Salmon Soba Noodle Salad Recipe
Photo by Emma Goodwin
Serves 2

Salmon Soba Noodle Salad


This is a versatile and robust salad that you can make using any protein and vegetables that you have. Soba noodles are easily found in supermarkets or online these days and with 100% buckwheat are gluten free and take around 5 minutes to cook. The trick is making sure you rinse them well in a colander under cold water to wash away the starch.

I often oven bake or poach extra salmon fillets to have to hand in my fridge for busy days and this is the perfect recipe for using it. Equally, poached, roasted or baked chicken breast shredded on this would be delicious, or smoky, marinated baked tofu.

  • 2 fillets of wild salmon (roughly 120g each)
  • 1 tsp olive oil
  • ¼ red cabbage, finely sliced
  • 2 carrots, grated
  • 2 spring onion, sliced
  • ½ red pepper, cut into strips
  • 200g green veg – choose: fine green beans, broccoli, or sugar snaps
  • ½ mango peeled and diced (or one small tub pre-prepped)
  • 150g soba noodles
  • 1 tbsp toasted sesame seeds
  • A handful of coriander to dress

Miso dressing:

  • 1 tbsp white miso paste
  • 1 tsp tamari or soy sauce
  • 1 tbsp olive oil
  • 1 tsp honey
  • Juice of half a lime + zest

Pre heat the oven to 220/200 fan/gas 7 and line a baking tray with baking paper.
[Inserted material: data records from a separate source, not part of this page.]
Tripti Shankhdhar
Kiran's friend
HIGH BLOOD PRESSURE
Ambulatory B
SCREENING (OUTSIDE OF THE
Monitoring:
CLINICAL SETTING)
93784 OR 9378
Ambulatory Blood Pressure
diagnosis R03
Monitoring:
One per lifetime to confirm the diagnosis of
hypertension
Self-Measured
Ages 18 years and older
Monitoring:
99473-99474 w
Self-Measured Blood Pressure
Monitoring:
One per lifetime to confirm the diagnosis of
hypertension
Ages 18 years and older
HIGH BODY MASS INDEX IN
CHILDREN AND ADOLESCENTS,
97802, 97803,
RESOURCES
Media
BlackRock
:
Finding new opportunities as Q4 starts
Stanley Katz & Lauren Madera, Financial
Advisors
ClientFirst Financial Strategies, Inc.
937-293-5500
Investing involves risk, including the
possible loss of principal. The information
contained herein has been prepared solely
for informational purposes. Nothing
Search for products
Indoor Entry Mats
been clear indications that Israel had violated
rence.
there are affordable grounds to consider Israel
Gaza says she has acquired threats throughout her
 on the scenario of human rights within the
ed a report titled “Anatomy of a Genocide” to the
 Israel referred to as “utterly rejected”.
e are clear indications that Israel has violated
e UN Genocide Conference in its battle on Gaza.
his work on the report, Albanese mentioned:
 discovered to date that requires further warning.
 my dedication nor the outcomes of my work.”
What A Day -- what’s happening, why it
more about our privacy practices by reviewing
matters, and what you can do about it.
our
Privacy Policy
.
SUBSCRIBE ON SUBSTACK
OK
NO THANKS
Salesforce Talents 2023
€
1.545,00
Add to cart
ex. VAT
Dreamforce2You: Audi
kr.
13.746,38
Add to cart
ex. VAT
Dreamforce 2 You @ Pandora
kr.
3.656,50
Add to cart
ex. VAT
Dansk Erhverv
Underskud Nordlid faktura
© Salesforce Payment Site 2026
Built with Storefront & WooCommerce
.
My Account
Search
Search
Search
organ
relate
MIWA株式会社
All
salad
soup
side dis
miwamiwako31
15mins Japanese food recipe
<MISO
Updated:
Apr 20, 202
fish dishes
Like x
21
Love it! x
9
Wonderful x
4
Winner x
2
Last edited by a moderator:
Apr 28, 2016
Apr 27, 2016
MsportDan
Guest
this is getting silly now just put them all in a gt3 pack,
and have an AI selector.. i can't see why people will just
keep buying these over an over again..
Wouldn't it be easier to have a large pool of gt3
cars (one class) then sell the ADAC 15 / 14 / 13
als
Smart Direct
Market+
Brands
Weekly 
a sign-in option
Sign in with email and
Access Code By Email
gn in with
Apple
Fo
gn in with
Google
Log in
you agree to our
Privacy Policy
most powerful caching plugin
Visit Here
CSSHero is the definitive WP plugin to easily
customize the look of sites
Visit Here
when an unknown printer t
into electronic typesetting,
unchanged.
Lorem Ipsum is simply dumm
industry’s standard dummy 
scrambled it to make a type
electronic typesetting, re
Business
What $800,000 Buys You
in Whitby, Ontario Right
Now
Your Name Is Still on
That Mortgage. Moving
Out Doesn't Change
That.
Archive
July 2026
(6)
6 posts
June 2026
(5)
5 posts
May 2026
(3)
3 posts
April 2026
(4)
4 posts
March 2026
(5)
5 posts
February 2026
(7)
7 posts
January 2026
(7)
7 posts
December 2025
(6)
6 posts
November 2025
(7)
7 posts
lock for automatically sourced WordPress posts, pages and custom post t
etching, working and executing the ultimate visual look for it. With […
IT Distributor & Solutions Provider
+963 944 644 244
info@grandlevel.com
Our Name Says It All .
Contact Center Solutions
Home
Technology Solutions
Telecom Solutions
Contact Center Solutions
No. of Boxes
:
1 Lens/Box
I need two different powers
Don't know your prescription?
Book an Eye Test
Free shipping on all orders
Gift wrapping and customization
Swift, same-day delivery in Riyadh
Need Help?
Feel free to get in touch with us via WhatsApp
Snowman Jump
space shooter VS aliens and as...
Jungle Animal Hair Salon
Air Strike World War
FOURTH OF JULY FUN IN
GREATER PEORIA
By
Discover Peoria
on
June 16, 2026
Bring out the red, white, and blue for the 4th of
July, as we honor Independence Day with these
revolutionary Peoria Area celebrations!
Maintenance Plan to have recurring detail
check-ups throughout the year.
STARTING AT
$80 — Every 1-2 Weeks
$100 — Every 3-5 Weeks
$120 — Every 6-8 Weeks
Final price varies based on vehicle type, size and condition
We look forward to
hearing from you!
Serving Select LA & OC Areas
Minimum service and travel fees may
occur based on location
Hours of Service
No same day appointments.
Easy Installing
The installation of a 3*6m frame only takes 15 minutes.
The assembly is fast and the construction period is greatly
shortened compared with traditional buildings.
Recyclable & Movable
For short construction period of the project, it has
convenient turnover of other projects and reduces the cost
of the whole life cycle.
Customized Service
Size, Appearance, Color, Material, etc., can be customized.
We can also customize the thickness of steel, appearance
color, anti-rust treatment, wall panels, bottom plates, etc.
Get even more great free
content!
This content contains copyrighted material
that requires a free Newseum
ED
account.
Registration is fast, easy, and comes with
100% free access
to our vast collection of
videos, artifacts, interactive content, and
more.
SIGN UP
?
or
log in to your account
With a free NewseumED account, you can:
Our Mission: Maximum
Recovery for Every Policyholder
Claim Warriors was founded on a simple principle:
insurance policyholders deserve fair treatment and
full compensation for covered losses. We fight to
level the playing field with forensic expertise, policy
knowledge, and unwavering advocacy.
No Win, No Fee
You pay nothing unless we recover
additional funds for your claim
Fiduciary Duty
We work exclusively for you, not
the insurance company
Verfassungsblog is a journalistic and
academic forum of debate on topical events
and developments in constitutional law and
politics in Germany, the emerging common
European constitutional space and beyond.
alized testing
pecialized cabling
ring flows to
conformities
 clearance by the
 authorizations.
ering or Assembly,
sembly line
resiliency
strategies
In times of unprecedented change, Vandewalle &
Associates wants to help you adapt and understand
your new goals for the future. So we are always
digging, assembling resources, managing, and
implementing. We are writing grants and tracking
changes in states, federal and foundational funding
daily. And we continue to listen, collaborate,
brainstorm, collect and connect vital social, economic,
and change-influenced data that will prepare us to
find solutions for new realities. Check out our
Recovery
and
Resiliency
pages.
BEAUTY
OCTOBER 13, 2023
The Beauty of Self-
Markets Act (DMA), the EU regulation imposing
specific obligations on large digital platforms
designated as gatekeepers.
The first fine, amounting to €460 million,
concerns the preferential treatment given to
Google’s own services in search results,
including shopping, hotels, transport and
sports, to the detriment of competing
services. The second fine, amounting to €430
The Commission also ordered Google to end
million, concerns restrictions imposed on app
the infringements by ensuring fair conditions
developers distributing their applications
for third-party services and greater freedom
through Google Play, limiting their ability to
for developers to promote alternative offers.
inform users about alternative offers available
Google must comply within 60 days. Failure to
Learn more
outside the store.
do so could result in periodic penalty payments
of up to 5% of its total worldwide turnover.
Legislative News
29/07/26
Cook the fish for 8-12 minutes until it is just cooked in the thickest part. This will depend on the thickness of your fillets, so just check inside with a knife that it’s no longer translucent, if it is, pop it back in the oven for a few more minutes and check again. Wild salmon tends to cook faster and be thinner, so 8-10 should be enough. Allow to cool while you prep the veg, cook the noodles and make the dressing.

Cook the soba noodles according to packet instruction (usually 5-7 minutes), rinse under cold water, drain well and set aside. Steam the beans/broccoli/mange tout/sugar snaps for  2-3 minutes, then blanch in a large bowl of ice cold water, drain well.

Mix the ingredients for the dressing together toss the noodles in it and then fold through the vegetables and salmon, sprinkle with sesame seeds and serve with a few wedges of lime and coriander leaves.